Confusion About the Nonmanufacturer Rule: When Does it Apply?

One of the rules we get asked about the most as government contracts attorneys is what’s known as the nonmanufacturer rule, 13 C.F.R. § 121.406 (So much so that we felt it wise to go over the rule in one of our “Back to Basics” posts to help clear some things up). It’s pretty understandable why: It has numerous provisions, exceptions, and requirements that can make it pretty difficult to follow. It also shows up in two different regulations: 13 C.F.R. § 121.406 as mentioned above, as well as FAR 19.505. Unfortunately, this often leads to contractors getting tripped up by the rule, either not realizing it applies where it does or, as we’ll explore here, thinking it applies where it doesn’t. Recently, SBA addressed a size protest that asserted the awardee didn’t meet the requirements of the nonmanufacturer rule, and noted to the unfortunate protestor that the rule didn’t apply for the procurement anyways.
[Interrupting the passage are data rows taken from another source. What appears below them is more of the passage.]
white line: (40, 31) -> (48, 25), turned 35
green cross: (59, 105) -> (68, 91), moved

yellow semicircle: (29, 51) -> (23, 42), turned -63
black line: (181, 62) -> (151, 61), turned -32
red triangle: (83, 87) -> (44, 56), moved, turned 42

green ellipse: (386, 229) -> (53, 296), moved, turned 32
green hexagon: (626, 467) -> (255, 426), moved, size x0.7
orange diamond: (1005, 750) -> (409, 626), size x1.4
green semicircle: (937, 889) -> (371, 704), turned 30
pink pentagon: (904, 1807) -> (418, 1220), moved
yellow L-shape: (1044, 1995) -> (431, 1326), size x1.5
In Mission Analytics, LLC, SBA No. SIZ-6325, 2024 (Dec. 12, 2024), the protester filed a size protest on an award of a contract to upgrade camera systems for the Air Force. This procurement was issued under NAICS code 561621, Security Systems Services (Except Locksmiths). The protester asserted that the awardee was not a manufacturer of the products the procurement sought and thus had to meet the nonmanufacturer rule to be eligible for award. In particular, the protester asserted that FAR 19.505(a)(2) applies the nonmanufacturer rule to all awards under FAR Subpart 19.14. The protest was dismissed by the SBA area office (and we’ll get to why in just a moment here).

Raising the same issues in the size appeal, the protester again asserted that the nonmanufacturer rule applied to the procurement. However, the protester was mistaken. SBA pointed out that the procurement was issued under a services NAICS code. 13 C.F.R. § 121.406(b)(3) states: “The nonmanufacturer rule applies only to procurements that have been assigned a manufacturing or supply NAICS code, or the Information Technology Value Added Resellers (ITVAR) exception to NAICS code 541519.” In other words, the nonmanufacturer rule wasn’t applicable here because this was a services contract. This was why the area office had dismissed the protest in the first place.
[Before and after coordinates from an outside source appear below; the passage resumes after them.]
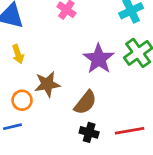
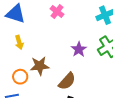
purple star: (99, 59) -> (79, 49), size x0.7

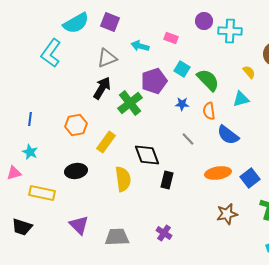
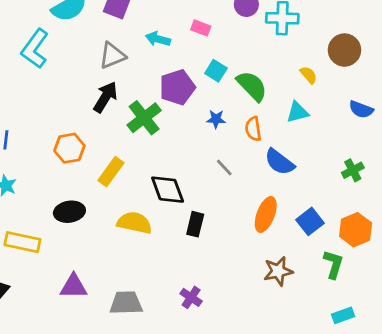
orange ellipse: (218, 173) -> (266, 214), turned -60
yellow semicircle: (123, 179) -> (134, 223), turned -70
purple triangle: (79, 225) -> (74, 286), turned -45

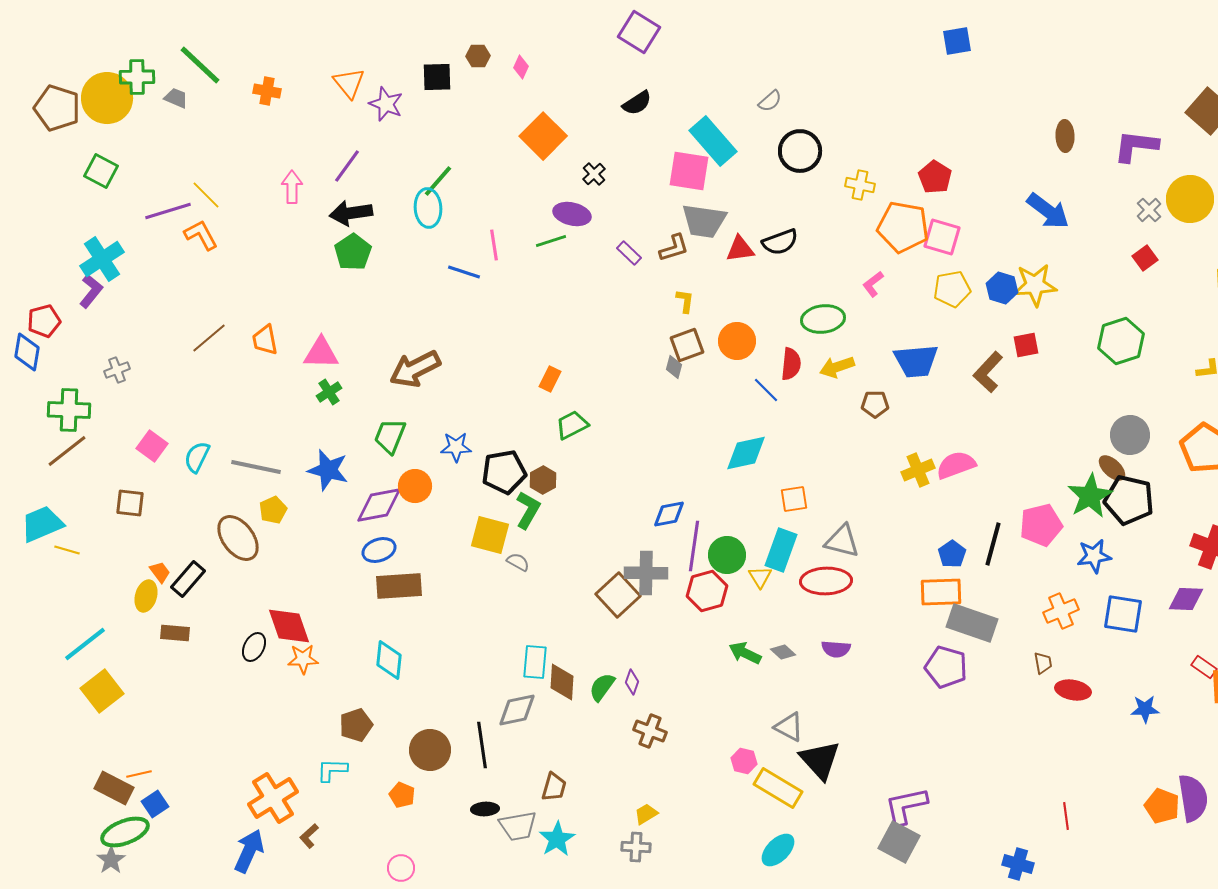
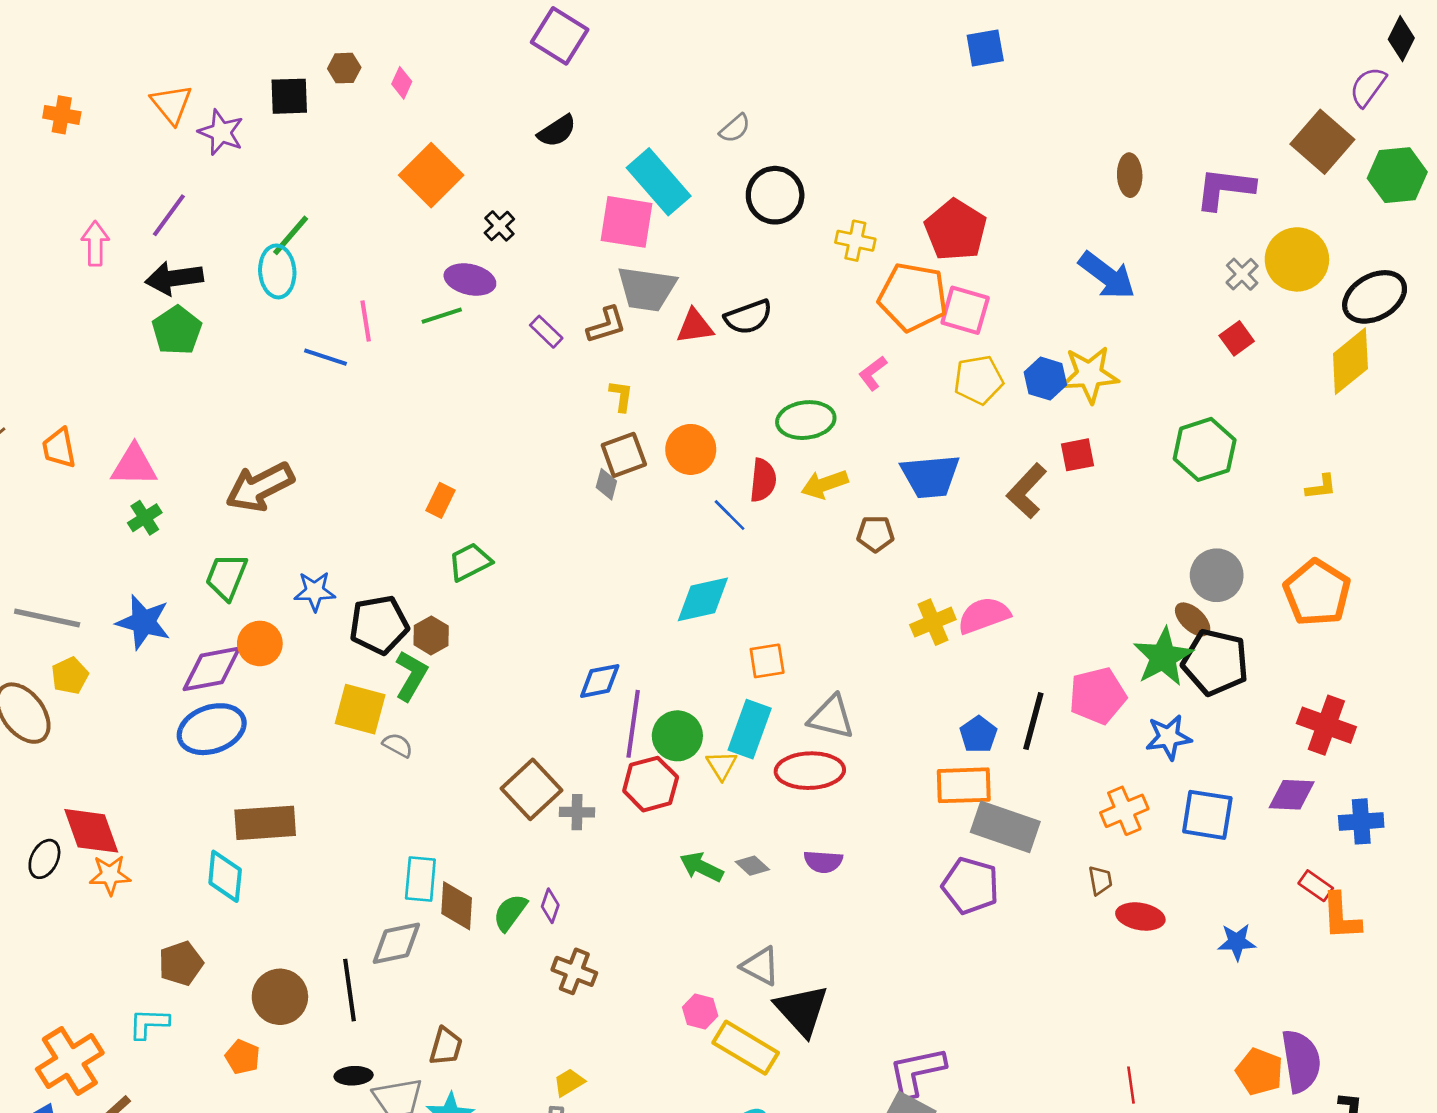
red pentagon: (935, 177) -> (956, 230), size x1.4
blue ellipse: (379, 550) -> (212, 729), size x1.5
gray cross: (646, 573) -> (577, 812), moved, size x0.6
brown rectangle: (399, 586) -> (265, 823), moved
We aren’t going to stop here, though. It’s worth exploring further what the protester argued in this case. The protester was aware of 13 C.F.R. § 121.406(b)(3). However, the protester argued that this regulation was overruled by FAR 19.505(a)(2). To be sure, that part of FAR 19.505 does give the impression that the nonmanufacturer rule applies to all awards under FAR subpart 19.14. The protester then asserted that this was a problem recognized by the government in revisions made to the FAR back in 2021.

However, the protester made a few mistakes here. First, those revisions were to the limitations on subcontracting, not the nonmanufacturer rule. These rules are similar in some respects, so let’s make some clarification here. One question the nonmanufacturer rule in 13 C.F.R. § 121.406 asks is, who is the actual manufacturer of the end item? When it comes to determining whether a company is the manufacturer, one factor that is considered under the rule is how much value the company adds to the end product in question as compared to the total value of that product.

The limitations on subcontracting also require a calculation of value, but not in the same way as the nonmanufacturer rule. Instead, the limitations on subcontracting limit how much a contractor for a set-aside can pay out to its subcontractors. For example, under 13 C.F.R. § 125.6 for a set-aside services contract, the contractor cannot pay more than 50% of the contract value to subcontractors (that aren’t similarly situated). We go over the limitations on subcontracting in more detail here.

The protester also made another error. FAR 19.505 clearly states that the nonmanufacturer rule doesn’t apply to services contracts, just like 13 C.F.R. § 121.406: “Any concern, including a supplier, that is awarded a contract or order subject to the nonmanufacturer rule, other than a construction or service acquisition…is required to…” FAR 19.505(c)(1). As such, the area office’s decision to dismiss was correct, and SBA concluded accordingly.

With all this said, we admit some sympathy for the protester in this one. FAR 19.505(c)(1) could really use some better wording, it lacks clarity. It also really doesn’t help that there’s so many different regulations that essentially include the entire nonmanufacturer rule instead of simply having one regulation with the rule and referencing that regulation where needed. SBA was correct in its decision, to be sure. After all, it doesn’t make sense to have a rule about what must be done if a company isn’t a manufacturer of the desired product when the contract is for services. But all the same, we think this case could serve as some impetus to further clean up the FAR and SBA regulations to make things clearer for everyone.